▶ **Work instructions**
Restate the records word for word. Include no pictures.
[Data for review — start]
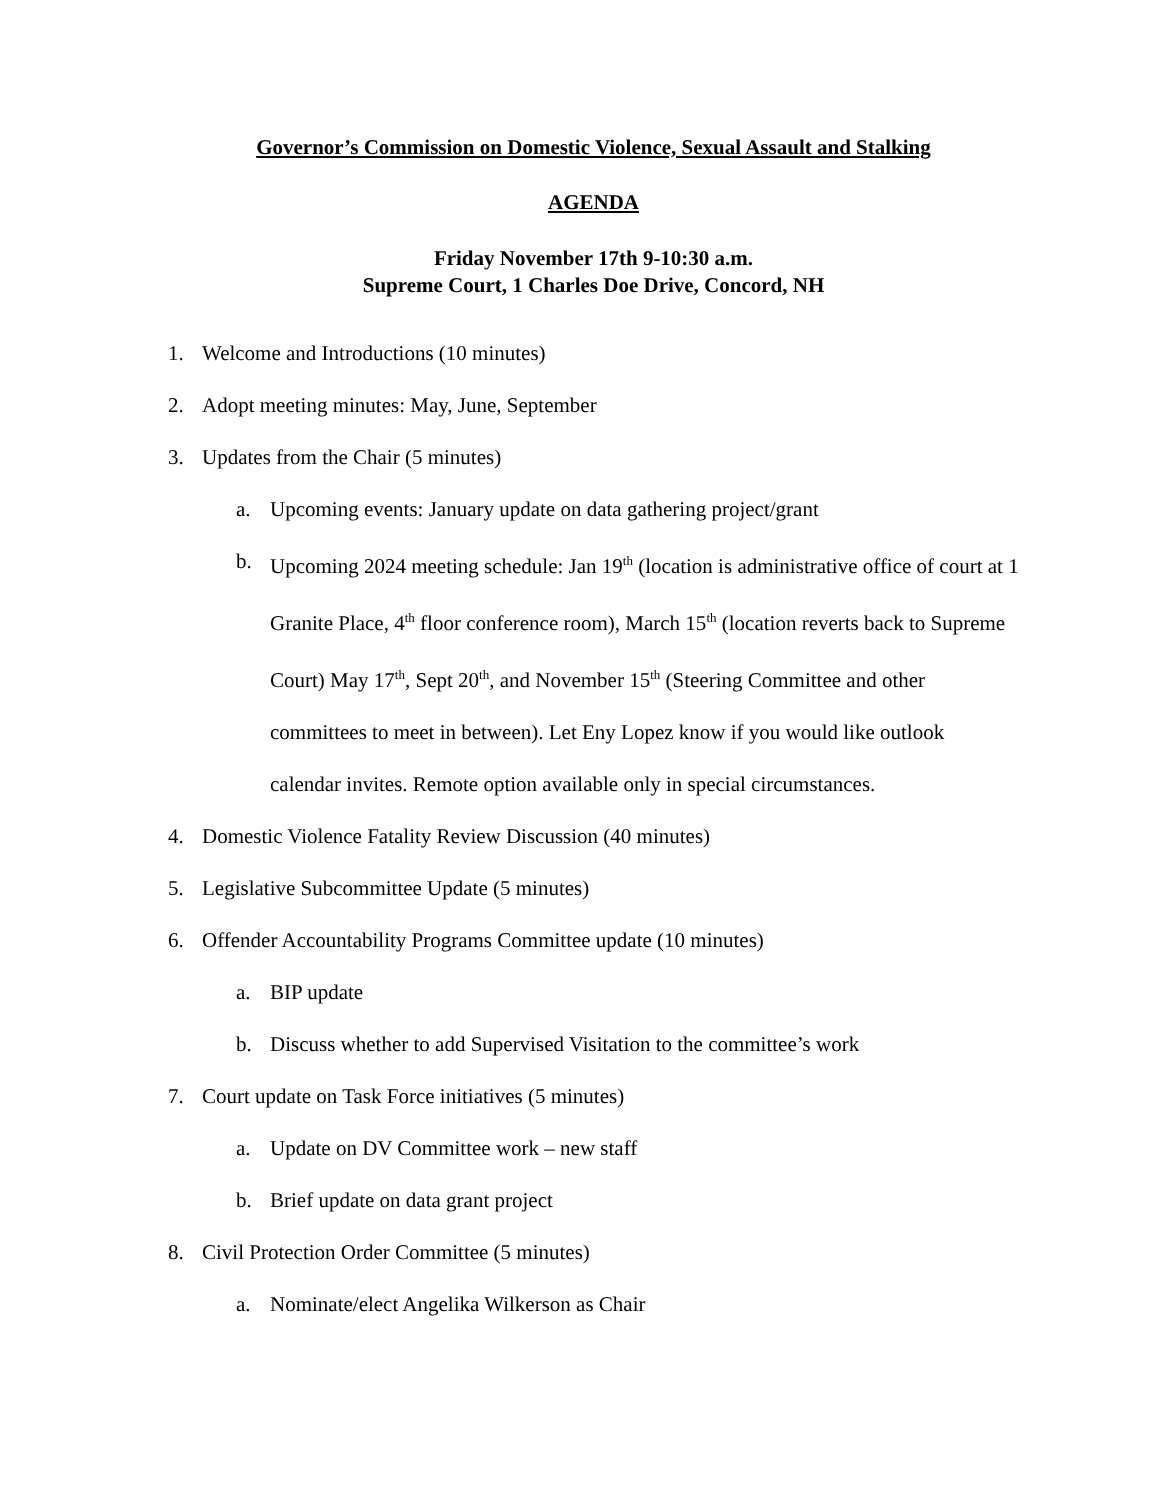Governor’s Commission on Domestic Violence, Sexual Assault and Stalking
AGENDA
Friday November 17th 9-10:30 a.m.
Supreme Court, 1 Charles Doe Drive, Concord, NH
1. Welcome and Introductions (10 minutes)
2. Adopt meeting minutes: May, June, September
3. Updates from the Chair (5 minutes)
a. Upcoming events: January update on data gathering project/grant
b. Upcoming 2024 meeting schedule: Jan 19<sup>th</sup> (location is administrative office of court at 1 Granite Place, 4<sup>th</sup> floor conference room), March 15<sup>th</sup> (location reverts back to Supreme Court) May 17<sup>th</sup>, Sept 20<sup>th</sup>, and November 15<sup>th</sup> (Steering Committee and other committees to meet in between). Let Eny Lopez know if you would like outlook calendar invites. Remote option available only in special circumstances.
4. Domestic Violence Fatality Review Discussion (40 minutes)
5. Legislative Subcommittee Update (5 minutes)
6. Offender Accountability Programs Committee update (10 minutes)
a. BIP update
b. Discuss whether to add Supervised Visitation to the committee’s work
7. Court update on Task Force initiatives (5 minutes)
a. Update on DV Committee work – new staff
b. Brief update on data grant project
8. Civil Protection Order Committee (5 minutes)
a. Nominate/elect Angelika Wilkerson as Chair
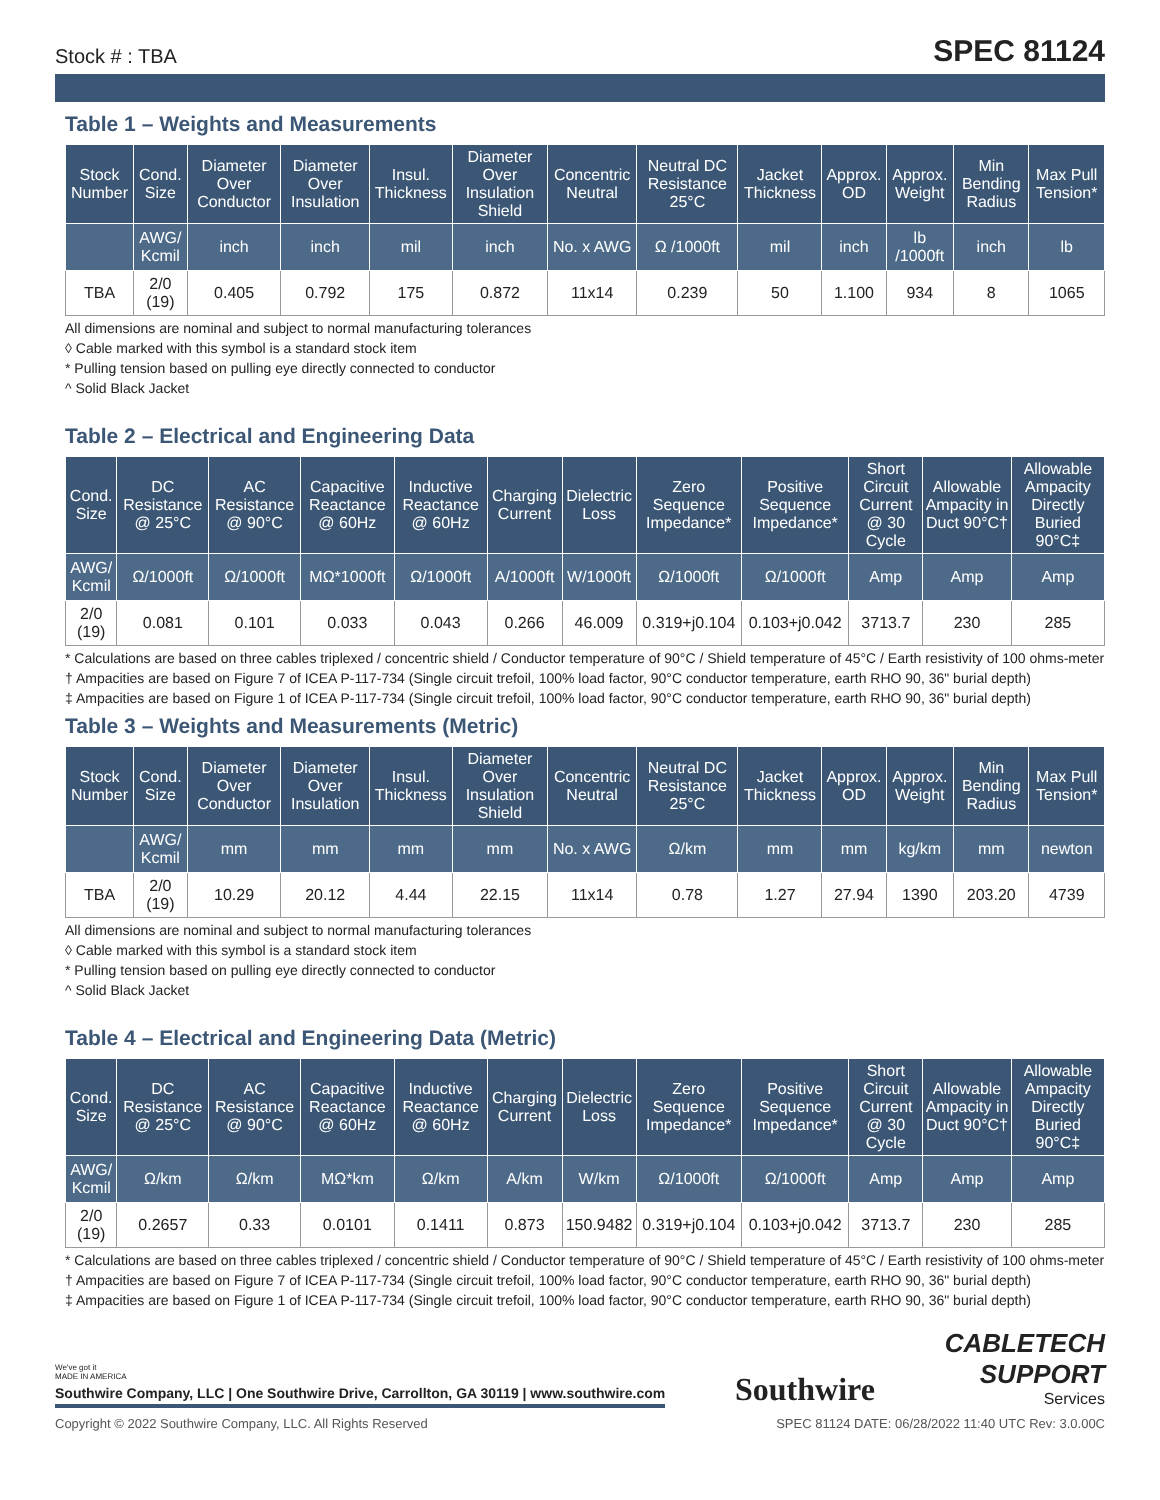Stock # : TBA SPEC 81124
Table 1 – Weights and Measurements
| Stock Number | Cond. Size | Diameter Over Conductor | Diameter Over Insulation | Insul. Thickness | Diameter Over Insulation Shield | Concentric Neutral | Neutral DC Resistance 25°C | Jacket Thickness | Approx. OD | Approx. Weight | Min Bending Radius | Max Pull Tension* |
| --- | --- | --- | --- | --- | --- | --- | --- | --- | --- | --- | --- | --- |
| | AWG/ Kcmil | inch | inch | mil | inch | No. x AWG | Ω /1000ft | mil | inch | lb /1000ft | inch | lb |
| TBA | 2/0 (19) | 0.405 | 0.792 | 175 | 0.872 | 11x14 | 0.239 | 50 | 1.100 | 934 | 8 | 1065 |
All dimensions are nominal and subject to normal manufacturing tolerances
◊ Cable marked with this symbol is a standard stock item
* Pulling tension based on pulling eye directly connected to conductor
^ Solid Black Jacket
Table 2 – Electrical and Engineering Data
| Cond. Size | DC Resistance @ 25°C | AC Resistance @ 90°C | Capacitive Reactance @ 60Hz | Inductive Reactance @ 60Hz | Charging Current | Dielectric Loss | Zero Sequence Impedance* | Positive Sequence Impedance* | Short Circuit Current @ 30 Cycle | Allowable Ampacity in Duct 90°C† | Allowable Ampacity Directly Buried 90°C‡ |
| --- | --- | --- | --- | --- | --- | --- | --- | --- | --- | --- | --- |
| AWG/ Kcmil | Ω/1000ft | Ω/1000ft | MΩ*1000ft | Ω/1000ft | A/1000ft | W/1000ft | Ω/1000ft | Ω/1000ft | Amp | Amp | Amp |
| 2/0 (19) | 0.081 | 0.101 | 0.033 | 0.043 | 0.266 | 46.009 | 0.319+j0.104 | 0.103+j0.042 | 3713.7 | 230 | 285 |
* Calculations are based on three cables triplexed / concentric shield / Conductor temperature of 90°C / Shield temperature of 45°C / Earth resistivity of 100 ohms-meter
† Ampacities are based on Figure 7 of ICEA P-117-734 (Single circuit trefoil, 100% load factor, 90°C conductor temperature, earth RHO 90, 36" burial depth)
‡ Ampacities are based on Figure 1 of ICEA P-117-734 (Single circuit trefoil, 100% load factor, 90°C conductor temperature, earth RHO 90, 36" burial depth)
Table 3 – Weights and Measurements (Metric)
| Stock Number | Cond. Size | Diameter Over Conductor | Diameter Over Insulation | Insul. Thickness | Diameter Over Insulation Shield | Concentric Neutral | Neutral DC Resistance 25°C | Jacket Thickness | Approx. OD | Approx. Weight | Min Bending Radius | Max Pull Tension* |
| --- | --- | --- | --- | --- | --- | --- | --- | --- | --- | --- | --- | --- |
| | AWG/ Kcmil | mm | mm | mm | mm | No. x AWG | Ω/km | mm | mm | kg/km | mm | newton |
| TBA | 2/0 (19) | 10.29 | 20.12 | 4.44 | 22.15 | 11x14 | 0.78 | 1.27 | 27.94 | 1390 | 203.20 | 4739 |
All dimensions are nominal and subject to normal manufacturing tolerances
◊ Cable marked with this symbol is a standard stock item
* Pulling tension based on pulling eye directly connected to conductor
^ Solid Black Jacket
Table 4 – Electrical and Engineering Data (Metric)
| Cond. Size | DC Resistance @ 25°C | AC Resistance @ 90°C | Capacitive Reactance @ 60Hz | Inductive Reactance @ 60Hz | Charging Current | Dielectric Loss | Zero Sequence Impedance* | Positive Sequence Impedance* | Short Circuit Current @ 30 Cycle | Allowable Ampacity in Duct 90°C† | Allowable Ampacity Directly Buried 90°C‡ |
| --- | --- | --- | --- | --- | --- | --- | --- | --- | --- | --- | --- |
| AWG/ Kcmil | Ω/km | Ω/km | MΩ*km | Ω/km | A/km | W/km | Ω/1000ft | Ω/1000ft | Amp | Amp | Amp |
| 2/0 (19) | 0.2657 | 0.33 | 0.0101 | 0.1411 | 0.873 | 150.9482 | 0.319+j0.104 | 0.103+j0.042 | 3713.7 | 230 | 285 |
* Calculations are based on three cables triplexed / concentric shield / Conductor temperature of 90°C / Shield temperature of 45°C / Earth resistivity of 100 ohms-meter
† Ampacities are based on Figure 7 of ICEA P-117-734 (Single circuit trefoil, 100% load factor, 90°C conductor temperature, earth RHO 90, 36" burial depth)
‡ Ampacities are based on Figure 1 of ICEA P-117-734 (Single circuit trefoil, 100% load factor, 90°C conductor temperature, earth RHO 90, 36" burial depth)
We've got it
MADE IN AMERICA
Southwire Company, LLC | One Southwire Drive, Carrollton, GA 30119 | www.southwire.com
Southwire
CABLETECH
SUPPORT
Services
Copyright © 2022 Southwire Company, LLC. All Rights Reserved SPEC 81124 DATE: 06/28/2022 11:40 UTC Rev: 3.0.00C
[Data for review — finish]
▶ **Worked solution**
Governor’s Commission on Domestic Violence, Sexual Assault and Stalking
AGENDA
Friday November 17th 9-10:30 a.m.
Supreme Court, 1 Charles Doe Drive, Concord, NH
1. Welcome and Introductions (10 minutes)
2. Adopt meeting minutes: May, June, September
3. Updates from the Chair (5 minutes)
a. Upcoming events: January update on data gathering project/grant
b. Upcoming 2024 meeting schedule: Jan 19<sup>th</sup> (location is administrative office of court at 1 Granite Place, 4<sup>th</sup> floor conference room), March 15<sup>th</sup> (location reverts back to Supreme Court) May 17<sup>th</sup>, Sept 20<sup>th</sup>, and November 15<sup>th</sup> (Steering Committee and other committees to meet in between). Let Eny Lopez know if you would like outlook calendar invites. Remote option available only in special circumstances.
4. Domestic Violence Fatality Review Discussion (40 minutes)
5. Legislative Subcommittee Update (5 minutes)
6. Offender Accountability Programs Committee update (10 minutes)
a. BIP update
b. Discuss whether to add Supervised Visitation to the committee’s work
7. Court update on Task Force initiatives (5 minutes)
a. Update on DV Committee work – new staff
b. Brief update on data grant project
8. Civil Protection Order Committee (5 minutes)
a. Nominate/elect Angelika Wilkerson as Chair
Stock # : TBA SPEC 81124
Table 1 – Weights and Measurements
| Stock Number | Cond. Size | Diameter Over Conductor | Diameter Over Insulation | Insul. Thickness | Diameter Over Insulation Shield | Concentric Neutral | Neutral DC Resistance 25°C | Jacket Thickness | Approx. OD | Approx. Weight | Min Bending Radius | Max Pull Tension* |
| --- | --- | --- | --- | --- | --- | --- | --- | --- | --- | --- | --- | --- |
| | AWG/ Kcmil | inch | inch | mil | inch | No. x AWG | Ω /1000ft | mil | inch | lb /1000ft | inch | lb |
| TBA | 2/0 (19) | 0.405 | 0.792 | 175 | 0.872 | 11x14 | 0.239 | 50 | 1.100 | 934 | 8 | 1065 |
All dimensions are nominal and subject to normal manufacturing tolerances
◊ Cable marked with this symbol is a standard stock item
* Pulling tension based on pulling eye directly connected to conductor
^ Solid Black Jacket
Table 2 – Electrical and Engineering Data
| Cond. Size | DC Resistance @ 25°C | AC Resistance @ 90°C | Capacitive Reactance @ 60Hz | Inductive Reactance @ 60Hz | Charging Current | Dielectric Loss | Zero Sequence Impedance* | Positive Sequence Impedance* | Short Circuit Current @ 30 Cycle | Allowable Ampacity in Duct 90°C† | Allowable Ampacity Directly Buried 90°C‡ |
| --- | --- | --- | --- | --- | --- | --- | --- | --- | --- | --- | --- |
| AWG/ Kcmil | Ω/1000ft | Ω/1000ft | MΩ*1000ft | Ω/1000ft | A/1000ft | W/1000ft | Ω/1000ft | Ω/1000ft | Amp | Amp | Amp |
| 2/0 (19) | 0.081 | 0.101 | 0.033 | 0.043 | 0.266 | 46.009 | 0.319+j0.104 | 0.103+j0.042 | 3713.7 | 230 | 285 |
* Calculations are based on three cables triplexed / concentric shield / Conductor temperature of 90°C / Shield temperature of 45°C / Earth resistivity of 100 ohms-meter
† Ampacities are based on Figure 7 of ICEA P-117-734 (Single circuit trefoil, 100% load factor, 90°C conductor temperature, earth RHO 90, 36" burial depth)
‡ Ampacities are based on Figure 1 of ICEA P-117-734 (Single circuit trefoil, 100% load factor, 90°C conductor temperature, earth RHO 90, 36" burial depth)
Table 3 – Weights and Measurements (Metric)
| Stock Number | Cond. Size | Diameter Over Conductor | Diameter Over Insulation | Insul. Thickness | Diameter Over Insulation Shield | Concentric Neutral | Neutral DC Resistance 25°C | Jacket Thickness | Approx. OD | Approx. Weight | Min Bending Radius | Max Pull Tension* |
| --- | --- | --- | --- | --- | --- | --- | --- | --- | --- | --- | --- | --- |
| | AWG/ Kcmil | mm | mm | mm | mm | No. x AWG | Ω/km | mm | mm | kg/km | mm | newton |
| TBA | 2/0 (19) | 10.29 | 20.12 | 4.44 | 22.15 | 11x14 | 0.78 | 1.27 | 27.94 | 1390 | 203.20 | 4739 |
All dimensions are nominal and subject to normal manufacturing tolerances
◊ Cable marked with this symbol is a standard stock item
* Pulling tension based on pulling eye directly connected to conductor
^ Solid Black Jacket
Table 4 – Electrical and Engineering Data (Metric)
| Cond. Size | DC Resistance @ 25°C | AC Resistance @ 90°C | Capacitive Reactance @ 60Hz | Inductive Reactance @ 60Hz | Charging Current | Dielectric Loss | Zero Sequence Impedance* | Positive Sequence Impedance* | Short Circuit Current @ 30 Cycle | Allowable Ampacity in Duct 90°C† | Allowable Ampacity Directly Buried 90°C‡ |
| --- | --- | --- | --- | --- | --- | --- | --- | --- | --- | --- | --- |
| AWG/ Kcmil | Ω/km | Ω/km | MΩ*km | Ω/km | A/km | W/km | Ω/1000ft | Ω/1000ft | Amp | Amp | Amp |
| 2/0 (19) | 0.2657 | 0.33 | 0.0101 | 0.1411 | 0.873 | 150.9482 | 0.319+j0.104 | 0.103+j0.042 | 3713.7 | 230 | 285 |
* Calculations are based on three cables triplexed / concentric shield / Conductor temperature of 90°C / Shield temperature of 45°C / Earth resistivity of 100 ohms-meter
† Ampacities are based on Figure 7 of ICEA P-117-734 (Single circuit trefoil, 100% load factor, 90°C conductor temperature, earth RHO 90, 36" burial depth)
‡ Ampacities are based on Figure 1 of ICEA P-117-734 (Single circuit trefoil, 100% load factor, 90°C conductor temperature, earth RHO 90, 36" burial depth)
We've got it
MADE IN AMERICA
Southwire Company, LLC | One Southwire Drive, Carrollton, GA 30119 | www.southwire.com
Southwire
CABLETECH
SUPPORT
Services
Copyright © 2022 Southwire Company, LLC. All Rights Reserved SPEC 81124 DATE: 06/28/2022 11:40 UTC Rev: 3.0.00C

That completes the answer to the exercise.